Over the last several years a number of states and institutions have jumped on the idea of “excess credit hour” (ECH) policies that impose surcharges on students who take more than the required number of hours to graduate. The logic was simple: If students know they will pay more per credit hour if they take excess credits, more of them will graduate on time.  A recent study published by the American Education Research Association (AERC) examined the impact of these policies.  The results are concerning. Over time, these policies across states were shown to have no significant impact on student college completion. They do significantly increase student debt with the greatest impact on lower-income students.

The author’s suggest one possible contributor to the results is that students (especially traditionally underserved students) know nothing about the policies until it is too late to do anything to change course to a timely completion. That issue points to an even larger problem with these policies. Why might students not know about these policies? Because generally we have imposed these punishments on students for excess credits without effectively implementing practices we know will help them graduate on time.
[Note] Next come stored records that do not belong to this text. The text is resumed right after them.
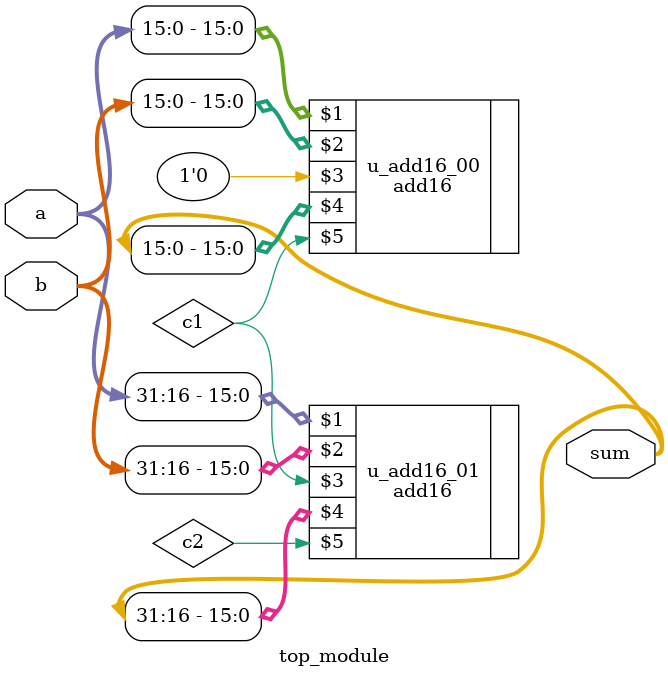
<source format=v>
module top_module (
    input [31: 0] a,
    input [31: 0] b,
    output [31: 0] sum
    );

    wire c1, c2;
    add16 u_add16_00 (
        a[15: 0],
        b[15: 0],
        1'b0,
        sum[15: 0],
        c1
    );
    add16 u_add16_01 (
        a[31: 16],
        b[31: 16],
        c1,
        sum[31: 16],
        c2
    );

endmodule

</source>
In other words we are punishing the victims of institutional malpractice.

Through the good work of organizations like Complete College America we now know what it takes to get students out on time and with the right number of credits:

  • Redesign developmental education that moves students into credit bearing work quickly and successfully;
  • Create transparent pathways to degrees that offer flexibility without excess credits, time and costs;
  • Improve student data systems to ensure students stay on those pathways each semester and intervene as soon as problems arise, not after they have doomed the student;
  • Implement intrusive advising practices that focus on students who benefit most from good advising—no more waiting for students to show up at the advising office;
  • Integrate high impact learning practices into the classroom that increase student engagement and retention generally and especially for underserved students;
  • Change institutional culture so that courses are taught with adequate capacity to serve all students in identified pathways who need those courses when they are required to stay on track. (In brief, teach courses when students need them—not when faculty or the institution finds it convenient to do so.)

Once this set of reforms is implemented it might make sense to impose ECH punishments as additional motivation for students to stay on track as long as the policies are clearly articulated from day one through intrusive advising. ECH policies without these changes seem analogous to punishing people for being sick when we have taken away their access to preventative health care.

While, as always, “more study is needed,” the current study at the least suggests policy makers revisit their ECH policies and perhaps consider allowing them only for colleges that have implemented effective practices to support on time graduation from the moment the student arrives on campus.